Así pues, lo mismo si estamos en estos momentos en algunas de las peores situaciones ocasionados por la pandemia o más tranquilos en nuestras casas y con la esperanza de que, por la misericordia divina, vaya pasando lo peor, seamos realistas y hagamos el esfuerzo de abandonar nuestra posible “tibieza”.
Y que, independientemente de dónde nos encontremos cada uno en nuestro caminar hacia Dios (es decir, de nuestro grado de conversión, que, como pecadores, todos sin excepción necesitamos), tomemos la decisión de que en nuestra vida haya desde ahora un “antes” y un “después” del coronavirus. Lo cual para muchos puede significar llevar desde ahora una vida diariamente equilibrada en la que le demos a Dios un puesto más importante que hasta ahora, rechazando para siempre, con la ayuda del Espíritu Santo, las cosas y actitudes que claramente no vienen de Él ni llevan a Él.

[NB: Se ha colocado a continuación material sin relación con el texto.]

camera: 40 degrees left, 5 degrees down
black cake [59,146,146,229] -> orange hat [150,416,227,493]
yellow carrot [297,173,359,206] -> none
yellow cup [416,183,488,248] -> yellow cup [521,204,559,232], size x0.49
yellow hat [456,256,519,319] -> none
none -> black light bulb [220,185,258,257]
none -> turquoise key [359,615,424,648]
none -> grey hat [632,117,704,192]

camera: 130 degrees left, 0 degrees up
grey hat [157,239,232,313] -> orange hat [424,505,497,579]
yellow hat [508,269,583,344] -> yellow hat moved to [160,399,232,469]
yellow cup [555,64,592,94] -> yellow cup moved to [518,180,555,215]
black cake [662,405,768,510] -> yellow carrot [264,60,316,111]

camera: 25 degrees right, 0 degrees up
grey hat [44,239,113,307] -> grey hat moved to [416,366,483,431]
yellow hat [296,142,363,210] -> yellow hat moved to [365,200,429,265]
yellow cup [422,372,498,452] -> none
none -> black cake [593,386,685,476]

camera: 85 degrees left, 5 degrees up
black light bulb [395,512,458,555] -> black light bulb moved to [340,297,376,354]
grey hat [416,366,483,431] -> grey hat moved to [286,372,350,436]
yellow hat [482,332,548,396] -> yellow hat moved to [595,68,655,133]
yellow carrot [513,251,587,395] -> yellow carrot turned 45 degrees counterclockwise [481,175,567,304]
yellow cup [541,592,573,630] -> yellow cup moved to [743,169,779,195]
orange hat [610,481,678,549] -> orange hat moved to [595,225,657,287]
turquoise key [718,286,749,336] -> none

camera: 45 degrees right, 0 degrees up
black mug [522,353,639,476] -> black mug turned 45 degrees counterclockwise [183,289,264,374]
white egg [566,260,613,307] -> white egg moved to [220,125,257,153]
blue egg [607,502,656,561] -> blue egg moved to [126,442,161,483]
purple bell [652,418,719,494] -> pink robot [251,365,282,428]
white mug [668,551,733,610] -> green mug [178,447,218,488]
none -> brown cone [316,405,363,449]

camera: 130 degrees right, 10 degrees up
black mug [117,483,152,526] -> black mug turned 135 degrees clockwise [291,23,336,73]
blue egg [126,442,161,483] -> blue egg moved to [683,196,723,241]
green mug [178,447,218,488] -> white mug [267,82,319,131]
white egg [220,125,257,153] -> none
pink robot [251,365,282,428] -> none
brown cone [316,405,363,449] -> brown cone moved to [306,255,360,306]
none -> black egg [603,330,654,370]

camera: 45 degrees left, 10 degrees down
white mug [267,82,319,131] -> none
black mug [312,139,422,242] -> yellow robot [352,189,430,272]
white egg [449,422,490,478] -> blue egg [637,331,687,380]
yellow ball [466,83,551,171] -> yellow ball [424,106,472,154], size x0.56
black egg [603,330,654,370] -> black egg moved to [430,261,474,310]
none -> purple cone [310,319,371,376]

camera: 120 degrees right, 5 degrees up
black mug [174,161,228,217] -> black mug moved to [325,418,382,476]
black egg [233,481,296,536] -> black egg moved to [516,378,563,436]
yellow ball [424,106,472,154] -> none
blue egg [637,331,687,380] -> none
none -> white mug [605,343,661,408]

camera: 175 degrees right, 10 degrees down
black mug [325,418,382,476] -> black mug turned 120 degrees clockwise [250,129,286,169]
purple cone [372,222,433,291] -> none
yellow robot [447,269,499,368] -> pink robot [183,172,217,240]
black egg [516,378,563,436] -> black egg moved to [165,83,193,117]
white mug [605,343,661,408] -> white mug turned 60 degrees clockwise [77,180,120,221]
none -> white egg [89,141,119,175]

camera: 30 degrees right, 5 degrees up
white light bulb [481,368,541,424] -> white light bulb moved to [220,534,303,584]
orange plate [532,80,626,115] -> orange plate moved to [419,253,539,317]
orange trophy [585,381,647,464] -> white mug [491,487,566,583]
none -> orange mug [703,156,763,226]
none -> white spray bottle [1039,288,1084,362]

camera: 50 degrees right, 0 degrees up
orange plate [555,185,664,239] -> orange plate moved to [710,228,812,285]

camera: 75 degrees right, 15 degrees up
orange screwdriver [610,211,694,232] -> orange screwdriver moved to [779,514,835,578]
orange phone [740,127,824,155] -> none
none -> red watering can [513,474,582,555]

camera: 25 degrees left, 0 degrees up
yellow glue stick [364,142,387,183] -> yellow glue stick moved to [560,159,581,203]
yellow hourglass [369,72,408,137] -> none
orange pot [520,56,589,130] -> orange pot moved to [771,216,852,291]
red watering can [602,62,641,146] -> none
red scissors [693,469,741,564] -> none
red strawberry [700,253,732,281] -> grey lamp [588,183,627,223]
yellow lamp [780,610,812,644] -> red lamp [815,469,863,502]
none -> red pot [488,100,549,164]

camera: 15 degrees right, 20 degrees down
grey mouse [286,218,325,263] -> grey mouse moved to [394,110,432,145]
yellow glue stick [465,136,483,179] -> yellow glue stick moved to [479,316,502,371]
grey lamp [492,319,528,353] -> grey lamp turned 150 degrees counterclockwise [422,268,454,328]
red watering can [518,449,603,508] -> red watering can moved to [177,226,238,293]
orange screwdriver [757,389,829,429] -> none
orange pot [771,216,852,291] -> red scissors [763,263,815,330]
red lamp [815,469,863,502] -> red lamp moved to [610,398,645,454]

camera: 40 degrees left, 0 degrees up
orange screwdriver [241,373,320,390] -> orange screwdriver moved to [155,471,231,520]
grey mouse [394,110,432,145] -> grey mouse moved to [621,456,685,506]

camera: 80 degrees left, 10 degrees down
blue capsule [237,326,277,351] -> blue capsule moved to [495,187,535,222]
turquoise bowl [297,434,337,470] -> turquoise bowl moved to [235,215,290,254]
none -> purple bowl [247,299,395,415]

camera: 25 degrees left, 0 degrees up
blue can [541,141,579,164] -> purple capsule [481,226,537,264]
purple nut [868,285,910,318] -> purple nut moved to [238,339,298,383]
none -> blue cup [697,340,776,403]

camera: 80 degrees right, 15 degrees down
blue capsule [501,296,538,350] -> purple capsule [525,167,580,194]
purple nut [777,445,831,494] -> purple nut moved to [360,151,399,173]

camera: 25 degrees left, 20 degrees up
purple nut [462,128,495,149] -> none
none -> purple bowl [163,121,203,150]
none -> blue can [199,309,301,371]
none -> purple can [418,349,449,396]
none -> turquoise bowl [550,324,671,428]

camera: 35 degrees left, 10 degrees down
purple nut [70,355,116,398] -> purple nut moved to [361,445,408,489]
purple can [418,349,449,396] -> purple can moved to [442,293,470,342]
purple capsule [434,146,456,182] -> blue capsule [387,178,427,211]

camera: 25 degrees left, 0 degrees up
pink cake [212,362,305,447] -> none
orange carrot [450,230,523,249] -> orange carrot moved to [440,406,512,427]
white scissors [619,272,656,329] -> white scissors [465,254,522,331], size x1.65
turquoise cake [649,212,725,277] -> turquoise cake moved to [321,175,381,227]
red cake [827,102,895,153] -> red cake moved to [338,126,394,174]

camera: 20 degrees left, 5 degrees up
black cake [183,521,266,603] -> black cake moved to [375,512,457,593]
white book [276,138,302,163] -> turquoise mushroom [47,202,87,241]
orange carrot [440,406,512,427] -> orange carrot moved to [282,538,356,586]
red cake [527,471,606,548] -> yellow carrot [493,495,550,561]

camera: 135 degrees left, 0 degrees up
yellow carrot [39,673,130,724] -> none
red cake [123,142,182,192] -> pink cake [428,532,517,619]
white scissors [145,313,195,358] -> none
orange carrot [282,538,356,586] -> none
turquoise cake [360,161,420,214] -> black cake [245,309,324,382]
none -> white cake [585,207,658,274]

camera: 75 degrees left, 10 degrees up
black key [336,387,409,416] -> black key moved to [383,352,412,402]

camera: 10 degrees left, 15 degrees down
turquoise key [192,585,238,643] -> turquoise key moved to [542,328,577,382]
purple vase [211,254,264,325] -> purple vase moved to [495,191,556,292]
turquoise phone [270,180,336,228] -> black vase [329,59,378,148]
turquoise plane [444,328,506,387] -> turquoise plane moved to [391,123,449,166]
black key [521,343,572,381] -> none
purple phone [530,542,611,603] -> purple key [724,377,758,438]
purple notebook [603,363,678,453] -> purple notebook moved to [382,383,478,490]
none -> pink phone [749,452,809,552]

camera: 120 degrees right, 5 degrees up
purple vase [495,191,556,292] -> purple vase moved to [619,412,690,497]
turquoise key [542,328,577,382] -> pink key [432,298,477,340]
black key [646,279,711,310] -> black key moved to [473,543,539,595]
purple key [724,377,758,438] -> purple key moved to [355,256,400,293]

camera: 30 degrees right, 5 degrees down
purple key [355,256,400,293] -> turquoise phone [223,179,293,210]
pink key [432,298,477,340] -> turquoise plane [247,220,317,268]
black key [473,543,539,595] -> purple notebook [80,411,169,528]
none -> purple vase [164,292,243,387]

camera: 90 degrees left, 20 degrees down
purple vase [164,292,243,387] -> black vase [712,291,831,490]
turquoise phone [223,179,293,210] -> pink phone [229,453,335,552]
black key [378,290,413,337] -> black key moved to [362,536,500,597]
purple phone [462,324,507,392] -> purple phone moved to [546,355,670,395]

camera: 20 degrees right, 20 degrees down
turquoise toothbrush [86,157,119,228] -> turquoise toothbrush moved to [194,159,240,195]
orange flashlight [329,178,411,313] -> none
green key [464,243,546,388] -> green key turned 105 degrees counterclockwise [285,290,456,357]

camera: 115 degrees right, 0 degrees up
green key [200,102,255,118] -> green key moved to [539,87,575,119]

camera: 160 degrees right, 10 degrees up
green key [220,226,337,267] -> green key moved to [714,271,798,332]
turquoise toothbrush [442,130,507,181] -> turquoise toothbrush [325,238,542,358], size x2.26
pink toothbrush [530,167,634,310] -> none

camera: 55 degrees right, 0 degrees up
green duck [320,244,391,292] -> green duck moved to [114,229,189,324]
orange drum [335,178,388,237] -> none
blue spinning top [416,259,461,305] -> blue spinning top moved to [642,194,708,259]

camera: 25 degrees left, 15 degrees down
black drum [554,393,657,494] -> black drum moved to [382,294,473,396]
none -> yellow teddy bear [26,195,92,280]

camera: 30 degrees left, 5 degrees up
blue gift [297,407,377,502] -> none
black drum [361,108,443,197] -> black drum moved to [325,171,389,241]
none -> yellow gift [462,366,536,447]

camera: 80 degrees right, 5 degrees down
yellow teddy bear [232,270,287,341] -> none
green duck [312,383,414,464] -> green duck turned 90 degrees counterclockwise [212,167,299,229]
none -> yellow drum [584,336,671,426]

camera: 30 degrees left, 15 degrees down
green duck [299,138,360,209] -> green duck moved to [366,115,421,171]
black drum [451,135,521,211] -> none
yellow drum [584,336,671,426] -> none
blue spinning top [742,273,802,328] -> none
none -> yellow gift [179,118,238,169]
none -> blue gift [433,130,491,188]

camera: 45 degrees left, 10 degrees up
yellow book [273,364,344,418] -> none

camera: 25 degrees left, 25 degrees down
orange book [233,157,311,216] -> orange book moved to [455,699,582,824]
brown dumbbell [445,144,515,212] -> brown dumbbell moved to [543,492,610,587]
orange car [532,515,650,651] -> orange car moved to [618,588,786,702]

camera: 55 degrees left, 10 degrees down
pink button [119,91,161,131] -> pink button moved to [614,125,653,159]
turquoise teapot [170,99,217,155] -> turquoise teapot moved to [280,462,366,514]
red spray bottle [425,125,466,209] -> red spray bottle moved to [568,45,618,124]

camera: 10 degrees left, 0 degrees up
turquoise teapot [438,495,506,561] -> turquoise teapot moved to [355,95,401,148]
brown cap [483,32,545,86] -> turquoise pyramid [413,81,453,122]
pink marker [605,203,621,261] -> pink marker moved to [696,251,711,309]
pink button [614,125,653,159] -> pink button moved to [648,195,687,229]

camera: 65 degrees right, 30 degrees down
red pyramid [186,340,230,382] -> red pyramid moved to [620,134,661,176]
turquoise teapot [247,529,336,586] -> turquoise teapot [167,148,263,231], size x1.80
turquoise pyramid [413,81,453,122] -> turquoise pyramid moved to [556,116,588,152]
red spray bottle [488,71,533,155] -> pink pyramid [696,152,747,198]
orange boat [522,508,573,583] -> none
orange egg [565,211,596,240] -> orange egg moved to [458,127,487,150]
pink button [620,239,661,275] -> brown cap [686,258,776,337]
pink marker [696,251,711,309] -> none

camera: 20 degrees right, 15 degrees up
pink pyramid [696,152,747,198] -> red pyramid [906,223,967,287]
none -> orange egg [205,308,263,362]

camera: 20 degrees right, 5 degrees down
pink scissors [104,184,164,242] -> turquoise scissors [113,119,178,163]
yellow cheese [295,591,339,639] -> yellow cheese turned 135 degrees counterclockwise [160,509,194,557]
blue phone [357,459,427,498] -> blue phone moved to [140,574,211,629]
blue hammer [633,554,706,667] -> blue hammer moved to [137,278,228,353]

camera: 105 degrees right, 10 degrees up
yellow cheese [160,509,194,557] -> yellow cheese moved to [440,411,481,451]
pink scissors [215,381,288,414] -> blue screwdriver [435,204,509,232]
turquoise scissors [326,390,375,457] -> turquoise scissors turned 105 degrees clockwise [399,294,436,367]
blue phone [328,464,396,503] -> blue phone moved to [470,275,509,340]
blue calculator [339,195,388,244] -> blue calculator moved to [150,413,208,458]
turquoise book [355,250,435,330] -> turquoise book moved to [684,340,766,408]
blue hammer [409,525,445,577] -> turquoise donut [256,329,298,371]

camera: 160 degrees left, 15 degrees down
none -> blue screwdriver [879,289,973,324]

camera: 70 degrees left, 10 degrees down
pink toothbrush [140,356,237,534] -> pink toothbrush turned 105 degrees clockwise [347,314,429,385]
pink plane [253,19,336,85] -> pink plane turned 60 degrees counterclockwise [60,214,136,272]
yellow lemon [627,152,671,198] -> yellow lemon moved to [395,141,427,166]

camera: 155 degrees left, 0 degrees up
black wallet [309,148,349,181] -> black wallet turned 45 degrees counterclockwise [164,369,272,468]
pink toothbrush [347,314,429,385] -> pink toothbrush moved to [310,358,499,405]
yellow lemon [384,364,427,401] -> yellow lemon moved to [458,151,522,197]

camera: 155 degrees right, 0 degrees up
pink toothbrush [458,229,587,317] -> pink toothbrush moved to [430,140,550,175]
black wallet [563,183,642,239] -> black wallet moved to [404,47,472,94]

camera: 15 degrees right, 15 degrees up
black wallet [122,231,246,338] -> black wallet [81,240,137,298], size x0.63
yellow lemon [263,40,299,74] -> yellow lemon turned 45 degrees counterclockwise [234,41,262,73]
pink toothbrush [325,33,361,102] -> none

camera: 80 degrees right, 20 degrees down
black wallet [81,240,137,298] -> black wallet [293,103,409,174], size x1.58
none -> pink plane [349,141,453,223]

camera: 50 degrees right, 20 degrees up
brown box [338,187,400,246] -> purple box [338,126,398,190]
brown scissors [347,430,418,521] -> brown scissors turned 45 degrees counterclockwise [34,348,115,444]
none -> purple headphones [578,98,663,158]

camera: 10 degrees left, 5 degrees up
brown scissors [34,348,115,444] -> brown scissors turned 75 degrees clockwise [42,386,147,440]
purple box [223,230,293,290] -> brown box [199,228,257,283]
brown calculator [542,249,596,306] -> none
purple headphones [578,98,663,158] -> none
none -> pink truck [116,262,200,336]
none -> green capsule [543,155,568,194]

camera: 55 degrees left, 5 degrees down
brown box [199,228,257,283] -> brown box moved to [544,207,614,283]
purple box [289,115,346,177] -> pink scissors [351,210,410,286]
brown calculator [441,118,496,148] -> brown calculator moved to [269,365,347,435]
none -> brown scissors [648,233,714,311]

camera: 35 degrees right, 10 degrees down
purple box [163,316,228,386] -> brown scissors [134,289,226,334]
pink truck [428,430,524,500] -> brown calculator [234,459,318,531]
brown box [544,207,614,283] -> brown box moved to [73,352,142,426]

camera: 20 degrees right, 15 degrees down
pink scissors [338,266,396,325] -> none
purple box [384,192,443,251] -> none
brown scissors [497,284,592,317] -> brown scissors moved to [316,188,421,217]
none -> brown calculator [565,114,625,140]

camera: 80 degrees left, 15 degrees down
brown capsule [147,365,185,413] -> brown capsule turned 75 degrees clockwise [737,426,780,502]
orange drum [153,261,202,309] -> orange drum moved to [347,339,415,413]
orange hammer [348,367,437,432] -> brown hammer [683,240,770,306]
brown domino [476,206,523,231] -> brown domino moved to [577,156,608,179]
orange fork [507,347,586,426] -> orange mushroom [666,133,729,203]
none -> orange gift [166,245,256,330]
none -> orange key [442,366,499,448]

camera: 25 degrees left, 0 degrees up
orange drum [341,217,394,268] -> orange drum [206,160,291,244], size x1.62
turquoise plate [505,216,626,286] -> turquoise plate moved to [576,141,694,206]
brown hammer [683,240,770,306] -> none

¿Cómo? Yo diría que, concretamente como católicos:
• para empezar, no limitándonos a dedicarle a Dios el tiempo de una sola Misa dominical entre los siete días de vida con que nos bendice, sino con la diaria (siempre que podamos), otra media hora de las 24 que nos da cada día, llegando a vivir ese encuentro sacramental con Jesucristo como algo necesario, seguros de que Dios nos compensará en nuestro trabajo y en otras ocupaciones;
• segundo, practicando más a menudo el sacramento de la Reconciliación con Dios, pues todos somos pecadores «de pensamiento, palabra, obra y omisión», como aseguramos (a veces demasiado a la ligera) en el tan importante acto penitencial de la Santa Misa;
• tercero, teniendo un tiempo fijo de oración, preferiblemente por la mañana, para ofrecer a Dios el día, cuando, además, podemos hacer una lectura orante de las lecturas que luego escucharemos en la Misa;
• cuarto, rezando el Santo Rosario (en familia, si es posible) para mantenernos siempre bajo el manto protector de nuestra Madre la Virgen y, con ella, recordar en él lo que Cristo hizo por nosotros;
• y, quinto, practicando una fe viva, que significa acompañada de obras hacia los demás, pues, por mucho que digamos “Yo soy creyente”, «si no tiene obras, está muerta por dentro» (Santiago 2:17); es decir, que realmente refleje las palabras de Jesús: «En verdad os digo que cada vez que lo hicisteis con uno de estos, mis hermanos más pequeños, conmigo lo hicisteis» (Mateo 25:40).
Si el coronavirus ha sido el inesperado revulsivo que, a cada uno según nuestras circunstancias, nos ha hecho pensar muy en serio en dar un giro positivo a nuestra vida, bendito sea Dios por esta prueba tan dura que ha permitido para que nos acerquemos más a Él por medio de Jesucristo, nuestro Señor y Salvador, y con la ayuda de María, Madre suya y nuestra.
Ahora, uniendo nuestra intercesión a la de aquellos hermanos que no han sobrevivido la enfermedad, supliquemos que las naciones se recuperen y que todos los gobernantes de la tierra, y cuantos ejercen su poder en las sociedades, a veces abusando, reconozcan en lo ocurrido el poder infinito de nuestro Dios y de Cristo, Rey del universo, y que todos nosotros nos curemos del egoísmo y del orgullo, que solo duran lo que la vida.